Task brief:
Tally the lines in the entries below that contain the string "skArc", matching case exactly, and give only the number.

Records provided:
- - - - - - -
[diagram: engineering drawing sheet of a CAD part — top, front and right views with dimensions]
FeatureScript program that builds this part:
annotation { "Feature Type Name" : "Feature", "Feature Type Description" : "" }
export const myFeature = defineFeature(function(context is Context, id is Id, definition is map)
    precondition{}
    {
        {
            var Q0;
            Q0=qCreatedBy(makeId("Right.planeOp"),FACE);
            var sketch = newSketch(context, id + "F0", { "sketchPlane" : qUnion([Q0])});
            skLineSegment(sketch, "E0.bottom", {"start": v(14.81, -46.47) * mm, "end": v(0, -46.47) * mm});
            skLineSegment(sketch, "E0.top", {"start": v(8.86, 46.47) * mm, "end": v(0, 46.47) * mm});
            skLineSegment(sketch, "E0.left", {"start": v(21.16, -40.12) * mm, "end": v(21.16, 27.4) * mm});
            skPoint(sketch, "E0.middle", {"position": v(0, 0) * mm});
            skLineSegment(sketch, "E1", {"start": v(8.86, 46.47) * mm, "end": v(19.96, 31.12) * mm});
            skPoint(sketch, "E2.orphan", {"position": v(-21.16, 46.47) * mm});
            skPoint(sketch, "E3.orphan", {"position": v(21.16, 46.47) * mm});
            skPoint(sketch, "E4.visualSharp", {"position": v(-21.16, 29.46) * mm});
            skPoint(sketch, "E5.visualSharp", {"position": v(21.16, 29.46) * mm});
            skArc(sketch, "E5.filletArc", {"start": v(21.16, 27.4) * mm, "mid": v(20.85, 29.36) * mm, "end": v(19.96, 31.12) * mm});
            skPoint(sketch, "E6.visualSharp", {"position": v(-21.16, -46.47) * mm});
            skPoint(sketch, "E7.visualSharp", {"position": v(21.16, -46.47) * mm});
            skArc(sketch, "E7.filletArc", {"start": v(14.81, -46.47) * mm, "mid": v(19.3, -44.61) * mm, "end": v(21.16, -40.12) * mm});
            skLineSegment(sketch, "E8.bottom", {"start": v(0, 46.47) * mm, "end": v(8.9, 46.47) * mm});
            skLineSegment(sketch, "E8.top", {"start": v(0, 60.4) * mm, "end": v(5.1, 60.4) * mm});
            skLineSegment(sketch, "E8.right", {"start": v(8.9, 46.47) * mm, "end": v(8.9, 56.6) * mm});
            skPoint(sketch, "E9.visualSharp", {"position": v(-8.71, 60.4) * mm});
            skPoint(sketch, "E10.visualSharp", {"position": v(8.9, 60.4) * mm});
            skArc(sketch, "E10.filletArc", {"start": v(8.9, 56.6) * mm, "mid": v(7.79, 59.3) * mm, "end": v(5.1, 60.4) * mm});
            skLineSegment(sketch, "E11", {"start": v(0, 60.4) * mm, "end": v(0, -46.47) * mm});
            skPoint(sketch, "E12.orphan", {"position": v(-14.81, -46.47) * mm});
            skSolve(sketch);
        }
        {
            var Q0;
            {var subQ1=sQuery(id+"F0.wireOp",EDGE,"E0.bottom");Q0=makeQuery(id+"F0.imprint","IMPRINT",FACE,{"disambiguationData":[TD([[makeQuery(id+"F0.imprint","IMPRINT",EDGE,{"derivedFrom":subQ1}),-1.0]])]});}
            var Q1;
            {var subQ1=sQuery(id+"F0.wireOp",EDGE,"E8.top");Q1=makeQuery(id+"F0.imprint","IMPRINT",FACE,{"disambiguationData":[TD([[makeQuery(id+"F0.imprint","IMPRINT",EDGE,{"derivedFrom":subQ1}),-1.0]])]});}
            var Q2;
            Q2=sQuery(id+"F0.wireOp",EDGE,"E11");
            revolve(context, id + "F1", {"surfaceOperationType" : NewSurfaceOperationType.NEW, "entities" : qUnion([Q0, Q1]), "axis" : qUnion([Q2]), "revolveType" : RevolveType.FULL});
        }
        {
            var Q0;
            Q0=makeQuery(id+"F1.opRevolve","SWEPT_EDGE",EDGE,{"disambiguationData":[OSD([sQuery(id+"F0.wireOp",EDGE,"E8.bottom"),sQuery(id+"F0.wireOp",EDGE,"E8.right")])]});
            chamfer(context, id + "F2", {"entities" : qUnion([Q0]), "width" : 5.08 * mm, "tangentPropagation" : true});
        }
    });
- - - - - - -
Exercise solution:
3